Литургические заметки (Желудков) - страница 12

 Я переживаю это с великой досадой, как если бы это была моя личная неудача. Да это и действительно была неудача всей Церкви. Тут бы хороший мужской квартет, даже хотя бы хорошее женское трио — и русский чин Погребения, исполненный вполголоса, прозвучал бы с великою благодатною силой для всех.

 Возмущает отношение к этому горестному происшествию наших «церковников». Один интеллигентный юноша заявил: «Подумаешь — интеллигенция!»... Другой, тоже интеллигентный человек, старый архимандрит, сказал по этому поводу, что он и сам любит служить вот так совсем один, без певцов, а вообще-то он считает, что покойный писатель и не заслужил торжественного погребения, потому что были антирелигиозные мотивы в его раннем творчестве... Хорошие люди, а говорят такие гадости.
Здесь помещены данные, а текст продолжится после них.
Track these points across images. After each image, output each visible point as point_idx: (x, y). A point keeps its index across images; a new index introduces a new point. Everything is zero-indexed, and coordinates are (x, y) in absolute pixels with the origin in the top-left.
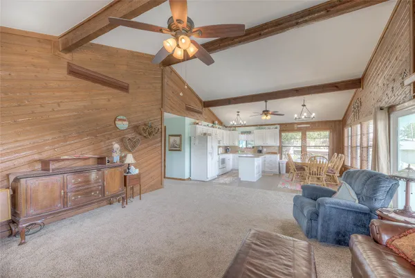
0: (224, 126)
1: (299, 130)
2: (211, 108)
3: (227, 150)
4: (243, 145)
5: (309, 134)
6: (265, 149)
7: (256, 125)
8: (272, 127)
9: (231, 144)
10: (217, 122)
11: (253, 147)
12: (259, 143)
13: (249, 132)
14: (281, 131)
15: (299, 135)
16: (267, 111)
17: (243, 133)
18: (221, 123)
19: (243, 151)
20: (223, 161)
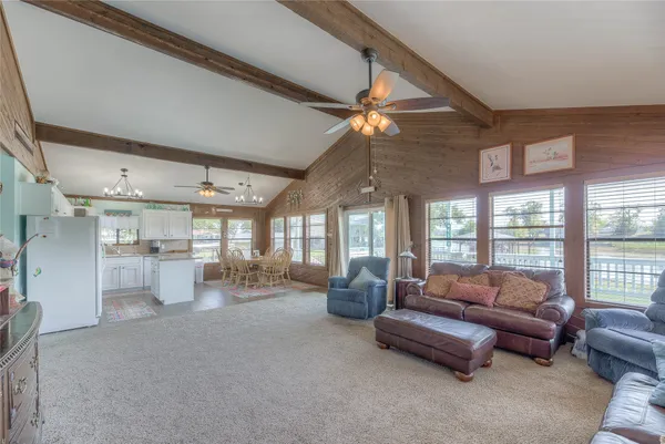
1: (218, 215)
5: (231, 222)
7: (148, 201)
8: (179, 207)
11: (137, 243)
14: (194, 216)
15: (216, 223)
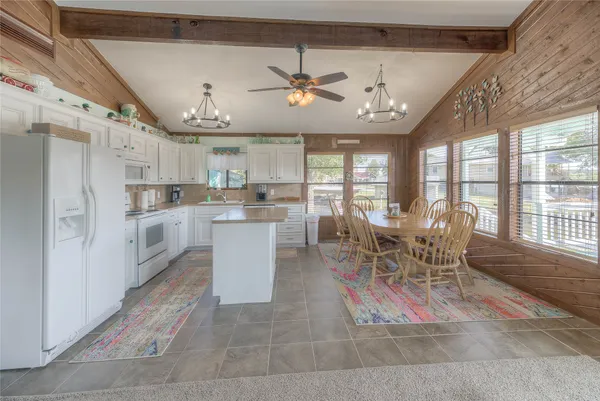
0: (164, 129)
1: (341, 149)
2: (92, 41)
3: (173, 195)
4: (217, 182)
6: (272, 192)
7: (253, 135)
8: (289, 139)
9: (185, 179)
10: (133, 108)
11: (245, 187)
12: (257, 176)
13: (235, 151)
14: (308, 151)
15: (338, 159)
16: (306, 77)
17: (217, 151)
18: (149, 117)
19: (218, 196)
20: (155, 235)
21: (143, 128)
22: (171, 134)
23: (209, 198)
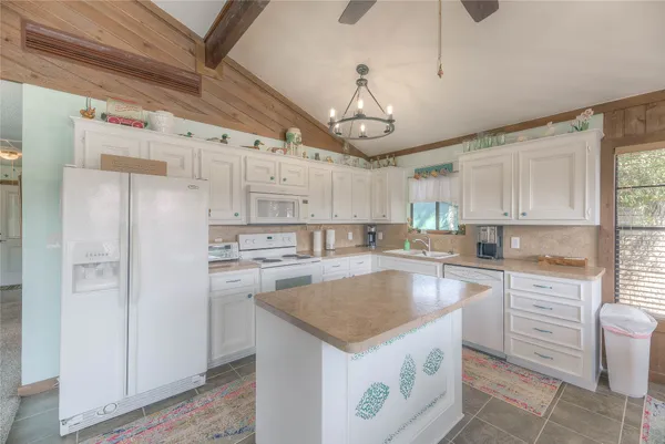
3: (368, 238)
6: (514, 243)
9: (376, 217)
11: (462, 230)
12: (483, 212)
13: (446, 170)
17: (421, 174)
21: (317, 157)
22: (369, 159)
23: (407, 245)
Не понимают самой сущности церковного Богослужения.

 В отличие от молитвы уединенной, церковное Богослужение есть общение в молитвах и взаимном назидании. Не касаясь особого положения святых таинств, можно утверждать, что общение верующих в церковном Богослужении совершается, как правило, средствами искусства. Сначала это было религиозное искусство иудейского храма и синагоги. Потом у Христианства явились собственные тексты общих молитв и гимнов, церковная проповедь, пение и инструментальная музыка, икона, живопись, архитектура... Все это — священное искусство. Его святое назначение — создать молитвенную настроенность, укрепить нашу веру, направлять нашу волю к тому истинному служению Богу, которое мы должны бы совершать в нашей практической жизни.

 Церковное Богослужение есть служение Богу средствами искусства. В конце прошлого века в русской посольской церкви в Лондоне была совершена панихида в память царя Александра III. «Русский Реквием» произвел на англичан потрясающее впечатление. В нашем же прискорбном случае, которого я не могу забыть, отвергнуто было искусство. Будь на месте незадачливого батюшки любой другой служитель — без хора, без пения — и у него бы все провалилось. Разве только очень хороший оратор мог бы отчасти поправить дело вдохновенной речью; но ведь это было бы тоже искусство... С болью я думаю, что среди присутствовавших были и неверующие; с особым интересом они всматривались — что же это, какова эта вера отцов, к которой после всего опыта жизни возвратился покойный их друг? И увидели только, как жалкий священник «потирает руки», машет кадилом, пытаясь совершить отпевание без пения... Это было унижение нашей святыни, это было служение против Бога, потому что отвергнуто было искусство.